____ FRAGMENT RELACJI

Fogarasze - Rumunia część górska 23-29.06.

Nasze pierwotne plany przejścia większej części głównej grani najwyższych gór Rumunii nie do końca nam się powiodły gdyż pogoda pokrzyżowała nam zupełnie plany. Mimo to mamy powody do satysfakcji - drugi co do wielkości szczyt Fogaraszy- Negoiu 2535 m n.p.m.- został zdobyty!

23.06. - dzień 1
Poniedziałek zaczął się dość wcześnie a dla niektórych bardzo (dopiero dojeżdżali do Bukaresztu). Pierwszą część dnia spędziliśmy na dotarciu do szlaku jednak nie obyło się bez przygód. Okazało się że trasę, którą mieliśmy iść zalała rzeka wiec dojechaliśmy do najbliższej miejscowości i udało nam się od razu złapać stopa tuż pod szlak. Dość późno ruszyliśmy w góry ale mieliśmy ambitny plan wejścia na grań. Wszystko by się pewnie udało gdyby nie liczne przejścia przez rwące strumienie, ciężkie plecaki i bardzo strome podejście. W sumie późnym wieczorem rozbiliśmy się obok Cabany czyli dawnego pomieszczenia gospodarczego przerobionego na mini schronisko. Po zachodzie słońca zjedliśmy zasłużoną kolację z ogniska.

________

▶ ZADANIA DO WYKONANIA:
1. Który szczyt udało się zdobyć według relacji z Fogaraszy?
2. Wypisz z relacji z Fogaraszy dokładny fragment: zacznij od miejsca ze słowami „Nasze pierwotne plany”, a zakończ po słowach „n.p.m.- został zdobyty!”.

____ PODANE POZYCJE

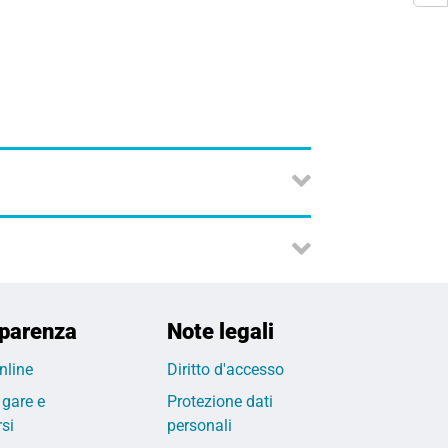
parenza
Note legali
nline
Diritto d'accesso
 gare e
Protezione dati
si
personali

________
____ PODANE POZYCJE

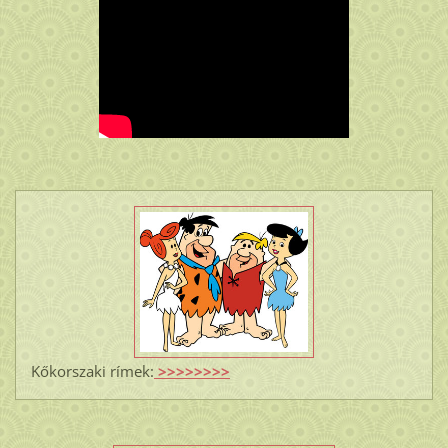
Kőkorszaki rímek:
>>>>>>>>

________

▶ ODPOWIEDZI WEDŁUG POZYCJI:
1. Negoiu (2535 m n.p.m.), drugi co do wielkości szczyt Fogaraszy.

2.
Nasze pierwotne plany przejścia większej części głównej grani najwyższych gór Rumunii nie do końca nam się powiodły gdyż pogoda pokrzyżowała nam zupełnie plany. Mimo to mamy powody do satysfakcji - drugi co do wielkości szczyt Fogaraszy- Negoiu 2535 m n.p.m.- został zdobyty!